▸ **DOCUMENT EXCERPT**
-Re: Do we need to install both 32 and 64 bit lzo2 to enable lzo compression and how can we use gzip compressoin codec in hadoop
Hong Tang 2010-05-18, 18:11
See my comments inline.
On May 18, 2010, at 8:44 AM, stan lee wrote:
> Hi Guys,
> I am trying to use compression to reduce the IO workload when trying
> to run
> a job but failed. I have several questions which needs your help.
> For lzo compression, I found a guide
> http://code.google.com/p/hadoop-gpl-compression/wiki/FAQ, why it
> said "Note
> that you must have both 32-bit and 64-bit liblzo2 installed" ? I am
> not sure
> whether it means that we also need 32bit liblzo2 installed even when
> we are
> on 64bit system. If so, why?
The answer on the wiki page is to the question of how to set up the
native libraries so that both 32-bit AND 64-bit java would work. If
you adhere to an environment with the same flavor of java across the
whole cluster, then the solution would not apply to you.
> Also if I don't use lzo compression and tried to use gzip to
> compress the
> final reduce output file, I just set below value in mapred-site.xml,
> seems it doesn't work（how can I find the final .gz file compressed?
> I used
> "hadoop dfs -l <dir>" and didn't find that.）. My question: can we
> use gzip
> to compress the final result when it's not streaming job? How can we
> that the compression has been enabled during a job execution?
The truth is, this option is honored by the implementation of
OutputFormat classes. If you use TextOutputFormat, then you should
see files like "part-xxxx.gz" in the output directory. If you write
your own output format class, then you should follow the
implementations of TextOutputFormat or SequenceFileOutputFormat to set
up compression properly.

▸ **WHAT THE TASK REQUIRES**
Render this sentence from the Hadoop compression thread in Spanish: "The truth is, this option is honored by the implementation of OutputFormat classes."

▸ **Collection entries**
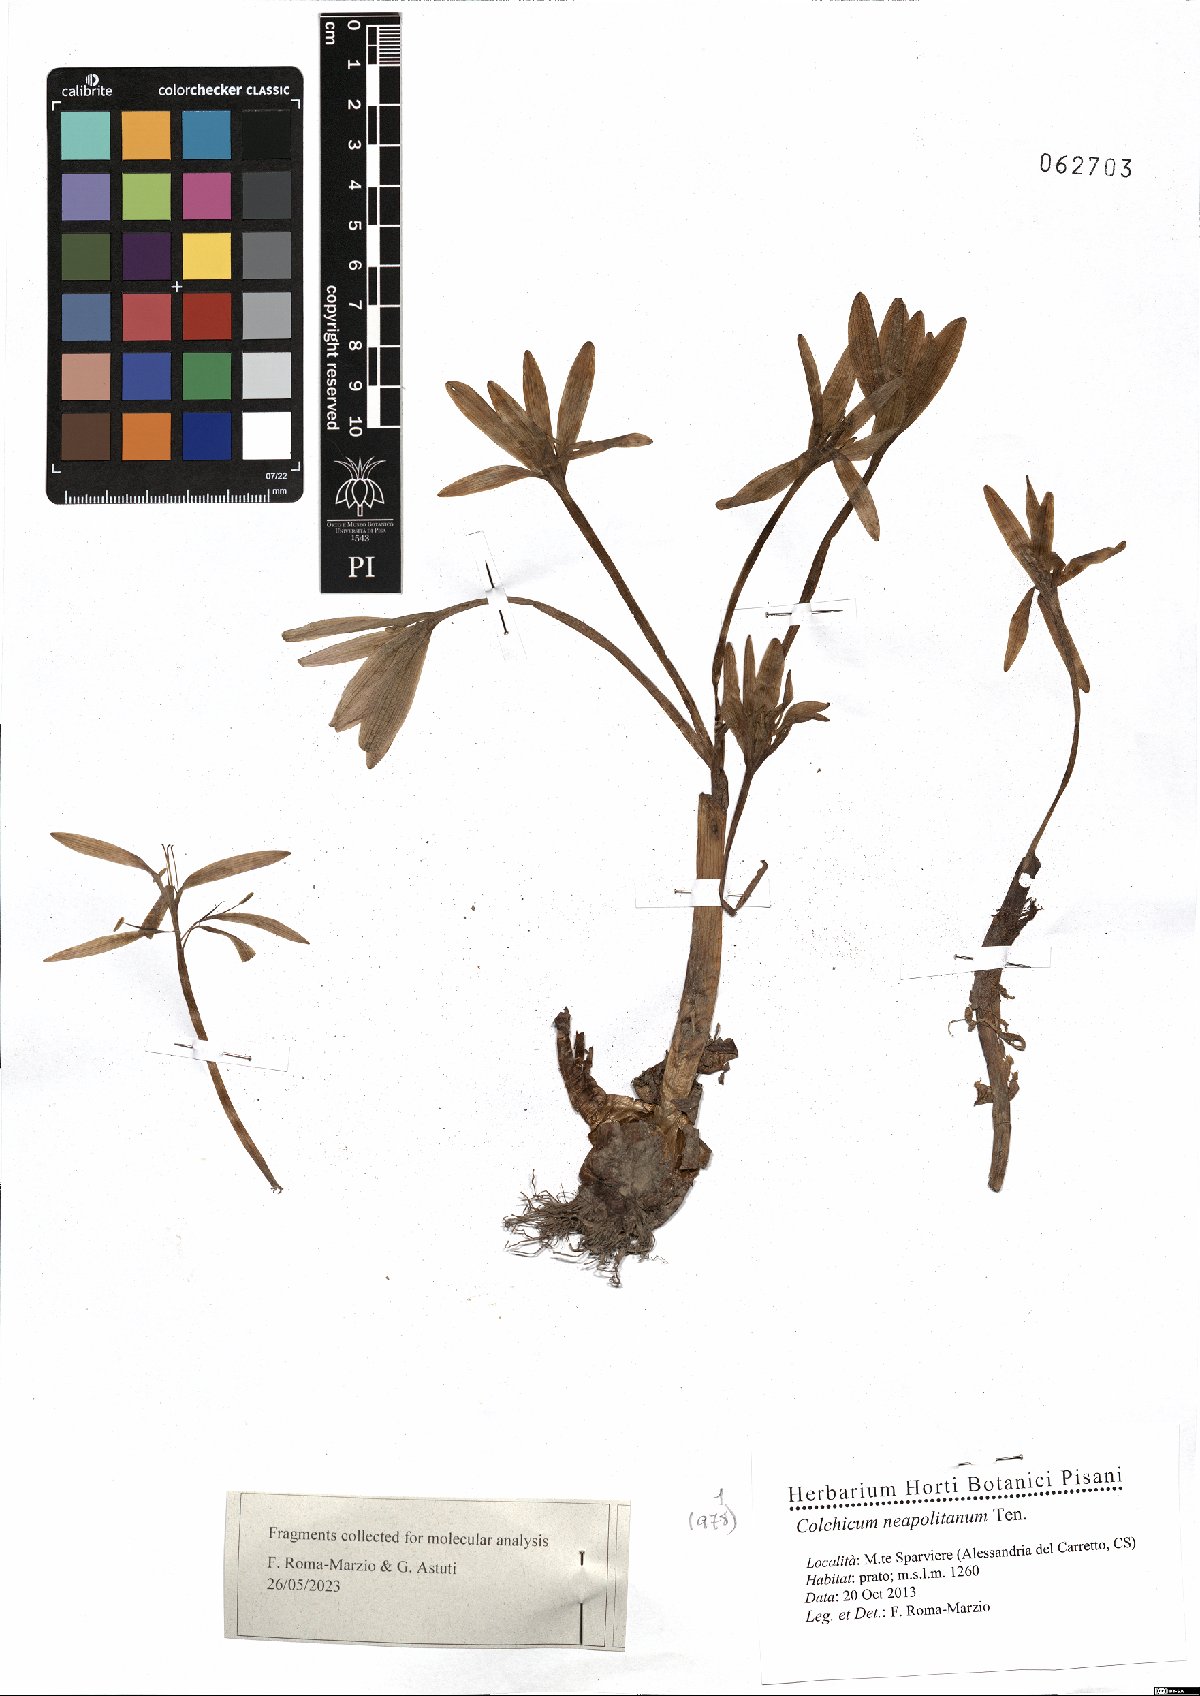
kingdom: Plantae
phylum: Tracheophyta
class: Liliopsida
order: Liliales
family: Colchicaceae
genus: Colchicum
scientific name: Colchicum neapolitanum
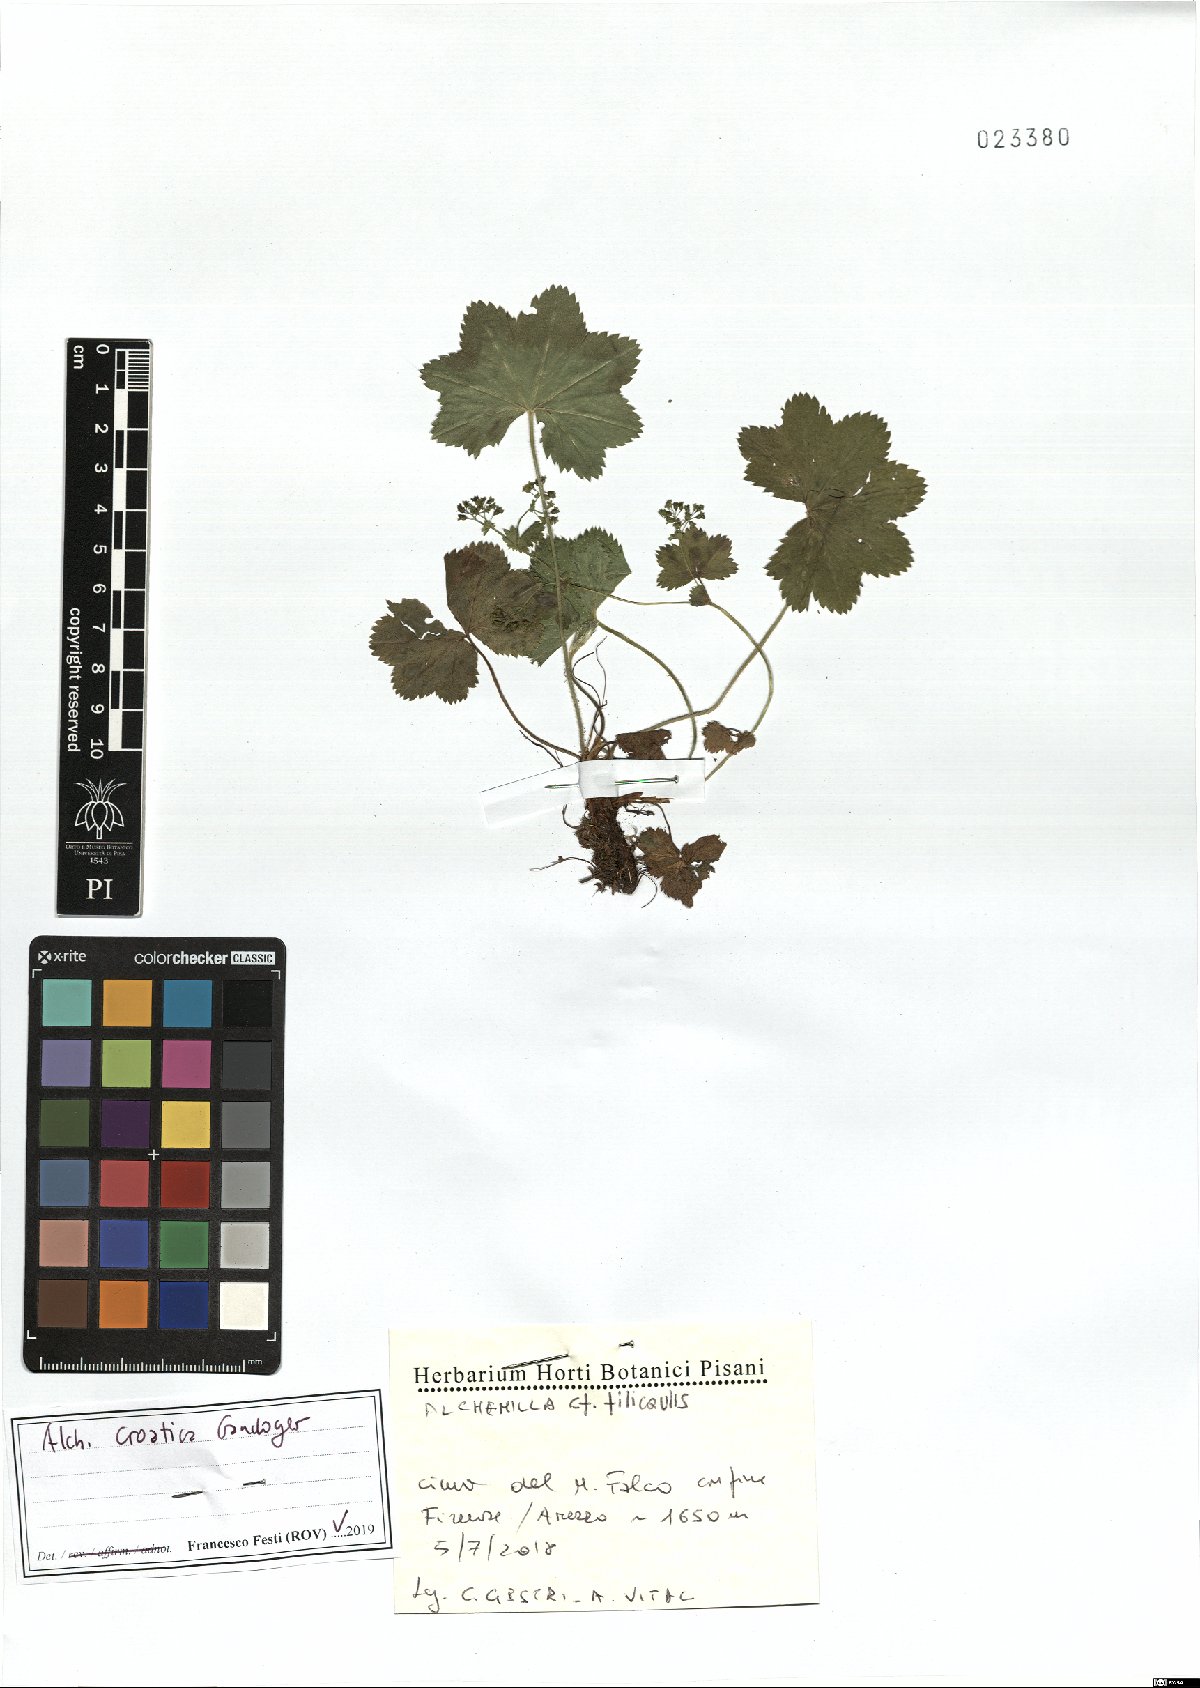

▸ **ANSWER FOR THE TASK**
La verdad es que esta opción la respeta la implementación de las clases OutputFormat.